● **EXERCISE**
Retype exactly the lines of the material below, from the one containing "ZAREJESTRUJ / ZALOGUJ" through the last, with both ends kept.
#####
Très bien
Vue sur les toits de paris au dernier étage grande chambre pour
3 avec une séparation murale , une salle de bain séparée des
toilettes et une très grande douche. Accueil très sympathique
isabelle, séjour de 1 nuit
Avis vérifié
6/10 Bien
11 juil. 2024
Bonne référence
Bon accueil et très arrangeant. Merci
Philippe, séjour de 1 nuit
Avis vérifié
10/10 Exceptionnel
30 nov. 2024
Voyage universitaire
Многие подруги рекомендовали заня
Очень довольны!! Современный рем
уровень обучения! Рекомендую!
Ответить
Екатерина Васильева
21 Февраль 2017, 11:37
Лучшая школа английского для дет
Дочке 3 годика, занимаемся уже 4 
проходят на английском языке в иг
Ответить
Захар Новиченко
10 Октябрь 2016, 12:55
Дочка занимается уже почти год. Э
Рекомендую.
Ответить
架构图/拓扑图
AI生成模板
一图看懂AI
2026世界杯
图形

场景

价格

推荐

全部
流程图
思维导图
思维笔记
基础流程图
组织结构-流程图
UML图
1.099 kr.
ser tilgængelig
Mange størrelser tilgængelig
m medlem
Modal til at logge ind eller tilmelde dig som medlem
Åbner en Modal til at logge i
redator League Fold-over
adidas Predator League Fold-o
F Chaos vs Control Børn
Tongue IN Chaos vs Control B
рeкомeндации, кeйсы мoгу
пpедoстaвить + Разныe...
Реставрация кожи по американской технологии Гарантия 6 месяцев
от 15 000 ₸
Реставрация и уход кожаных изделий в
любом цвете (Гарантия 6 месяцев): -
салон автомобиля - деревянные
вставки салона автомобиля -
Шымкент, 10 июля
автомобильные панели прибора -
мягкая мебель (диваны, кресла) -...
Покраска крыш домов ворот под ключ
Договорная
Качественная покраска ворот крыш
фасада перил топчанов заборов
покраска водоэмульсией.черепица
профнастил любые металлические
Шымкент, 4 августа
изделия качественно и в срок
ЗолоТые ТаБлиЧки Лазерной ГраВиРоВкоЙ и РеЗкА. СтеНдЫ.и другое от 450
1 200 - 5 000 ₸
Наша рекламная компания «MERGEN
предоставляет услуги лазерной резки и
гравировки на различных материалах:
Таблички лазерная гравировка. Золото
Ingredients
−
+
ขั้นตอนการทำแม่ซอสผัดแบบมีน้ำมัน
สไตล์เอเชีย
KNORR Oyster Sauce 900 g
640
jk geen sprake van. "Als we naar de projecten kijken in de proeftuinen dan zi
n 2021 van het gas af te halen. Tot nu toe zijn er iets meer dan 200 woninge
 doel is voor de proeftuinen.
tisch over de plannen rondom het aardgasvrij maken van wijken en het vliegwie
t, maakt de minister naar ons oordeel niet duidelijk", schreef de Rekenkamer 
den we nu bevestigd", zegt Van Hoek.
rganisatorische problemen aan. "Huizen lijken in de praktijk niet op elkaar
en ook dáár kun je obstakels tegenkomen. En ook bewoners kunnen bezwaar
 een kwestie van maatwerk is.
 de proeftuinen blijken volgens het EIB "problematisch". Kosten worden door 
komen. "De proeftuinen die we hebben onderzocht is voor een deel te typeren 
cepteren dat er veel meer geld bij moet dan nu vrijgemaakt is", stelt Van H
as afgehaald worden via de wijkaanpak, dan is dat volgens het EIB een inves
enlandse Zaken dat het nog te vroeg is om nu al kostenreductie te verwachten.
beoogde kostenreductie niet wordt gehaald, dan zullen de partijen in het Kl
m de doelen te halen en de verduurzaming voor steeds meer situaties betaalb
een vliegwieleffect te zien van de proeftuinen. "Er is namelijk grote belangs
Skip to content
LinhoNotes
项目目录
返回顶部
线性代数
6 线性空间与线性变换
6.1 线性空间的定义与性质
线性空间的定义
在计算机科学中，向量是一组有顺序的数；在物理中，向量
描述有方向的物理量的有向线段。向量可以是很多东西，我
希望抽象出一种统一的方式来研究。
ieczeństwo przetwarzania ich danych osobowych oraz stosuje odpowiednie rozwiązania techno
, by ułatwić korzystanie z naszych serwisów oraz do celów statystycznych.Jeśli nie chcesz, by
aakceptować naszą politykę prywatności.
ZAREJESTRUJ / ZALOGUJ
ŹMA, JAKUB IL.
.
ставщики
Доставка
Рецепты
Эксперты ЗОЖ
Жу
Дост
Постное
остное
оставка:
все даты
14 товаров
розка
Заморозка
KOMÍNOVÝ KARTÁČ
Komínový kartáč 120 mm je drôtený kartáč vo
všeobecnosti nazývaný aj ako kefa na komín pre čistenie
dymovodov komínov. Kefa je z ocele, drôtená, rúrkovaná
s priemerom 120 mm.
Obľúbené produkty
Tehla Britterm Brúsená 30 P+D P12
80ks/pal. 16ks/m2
#####
● **PROBLEM SOLUTION**
ZAREJESTRUJ / ZALOGUJ
ŹMA, JAKUB IL.
.
ставщики
Доставка
Рецепты
Эксперты ЗОЖ
Жу
Дост
Постное
остное
оставка:
все даты
14 товаров
розка
Заморозка
KOMÍNOVÝ KARTÁČ
Komínový kartáč 120 mm je drôtený kartáč vo
všeobecnosti nazývaný aj ako kefa na komín pre čistenie
dymovodov komínov. Kefa je z ocele, drôtená, rúrkovaná
s priemerom 120 mm.
Obľúbené produkty
Tehla Britterm Brúsená 30 P+D P12
80ks/pal. 16ks/m2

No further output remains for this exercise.